After filling the beds and digging up lost Raspberrys we went back to prick out seedlings ready for the Walton plant stall in six weeks. We potted around six hundred plants. The greenhouses are groaning under all the seed trays and pots!
I went back to my own allotment today which has run slightly wild. I built a raised Strawberry bed and transplanted the six plants into it. I dug over three large beds and planted the Potatoes.
Two varieties Sharpes Express, and Maris Piper. My body ran out of energy today however after three hours. I need to go back during this week to finish digging the beds over ready for planting.
The Onion sets and Isle of Wight Garlic came back with me.I will ask Cat to help me plant them this week..

Thursday, April 02, 2009

Viola Cornuta




I have finished another long day and have lots of days off in a row!
I have been splitting my time between my house and the house im moving into soon.
I have a large new garden, and many grand ideas.
The house needs packing up and the plants digging up to move to the new one.
I need a laptop to be able to blog from the new house as it does not have computer access for my old pc!
The Viola Cornuta is now planted in the new border.I hope to start blogging daily once I have set up the laptop for my camera!
The sun is shining more, and it is lighter for longer..here comes the spring!

Tuesday, May 20, 2008

Colours From The Garden

This morning the sun was shining.
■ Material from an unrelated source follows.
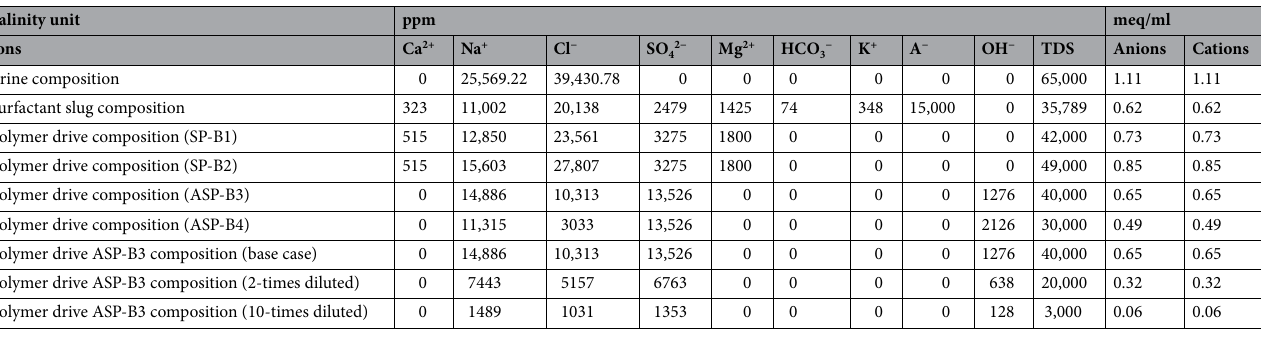
Table 11. Compositions of different fluid compositions used in the simulation runs for the sensitivity analysis study.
Here are the few plants that are in flower at the moment. To start with the darkening coloured Queen Of The Night Tulip. I love their burgundy to black colour, beautiful cup shape, and the scent inside the cup is like Belgian chocolate, a rich, earthy smell which appeals to me, and to bee's.

Rescued from the empty houses garden next door. I jumped over my fence to reclaim these beautys, purple Violas with lilac, black, and yellow faces. They were growing on in the loose stones. They have been repotted to save them, and I will try to collect some seeds at the end of the summer to grow masses of them next year!

The Copper orange coloured Broom.The flowers are really that colour, but not quite fully open. They have a light sweet scent if you sniff the flowers. The Brooms sit on either side of the Hydrangea.

The white flowered Broom with masses of white flowers up and down the stems.These plants can grow very large and unwieldy over time. My two are baby plants so wont need trimming back for years. I love the flying V shape the plant has displayed.
There is so much more planted, but I need to be patient. I bought twelve Burgundy flowered Salvia's today, and sowed some seeds for Corn Flowers and California Poppies. The gardeners world Carol Klein sowed some at Berryfields. I thought I must try that, the Blues and Oranges completely contrasting.Watch this blog if they grow on.